Al cabo y al fin, estamos elaborando una poética personalísima porque las antologías generales nos causan bastante temor y hasta su pizca de sonriente indiferencia, o escribir nos habrá servido solamente para desvelar por unos instantes el rostro iluminado de Dios, que es siempre lo completamente otro. Llamamos niebla al menesteroso forcejeo que ruega la estilística o la preceptiva recomienda. Como no están los tiempos para ejercitaciones poéticas nos semejamos a los ciegos sin lazarillo. Ni hasta las personas más espirituales parecen tener interés en acompañarnos durante un pequeño tramo de camino. Miguel Galanes reconoce: “Sé que me he convertido en el protector de mi sombra y, al mismo tiempo, en el delator de las pesquisas de quienes traman asaltos con sigilosa morbidez. Como un testigo he ido percibiendo que la intensidad del vivir se desfigura, se banaliza, se dispersa y se afloja en un espacio donde la muerte regeneradora surge de su propia escoria como carne que sangra sobre el plástico y chorrea desaliento y temor de látigo por la tierra, pero no importa”.
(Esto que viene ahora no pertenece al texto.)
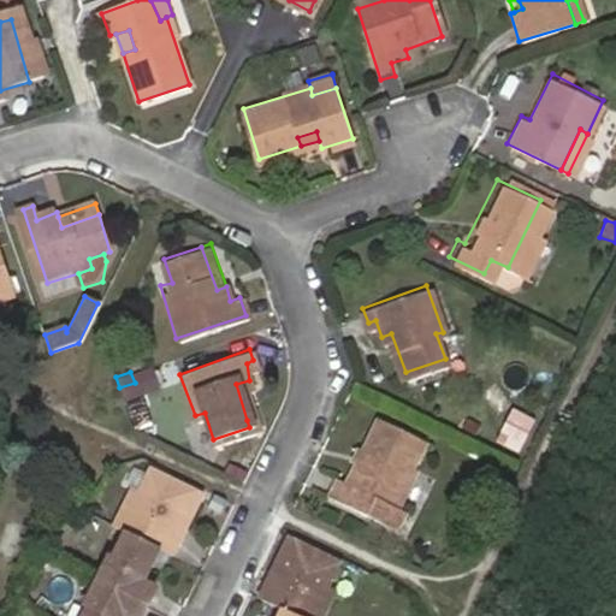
[(261,416),(249,380),(236,384),(247,420),(261,416)]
Naturalmente que no importa. El futuro del mundo lo deciden los ermitaños. No os tapéis la cara con un trozo de vuestro manto mientras cantan como cantan las palabras. Toda oscuridad está condenada a desaparecer. Se trata de la esperanza. Nuestra indefensión y menesterosidad son tan abrigadoras que, una vez que te has introducido por la intemperie de un poema, no aciertas a saber por qué callejones del puerto vas a salir a ver despertarse la aurora. Esta es el principio del final. Somos, lo cual no se discute, criaturas aurorales. Cada nueva mañana las campanas de la ermita tocan a la oración. Es la hora del arrepentimiento. Lo último de todo será la misericordia, ea. En el nombre del Padre, del Hijo y del Espíritu Santo.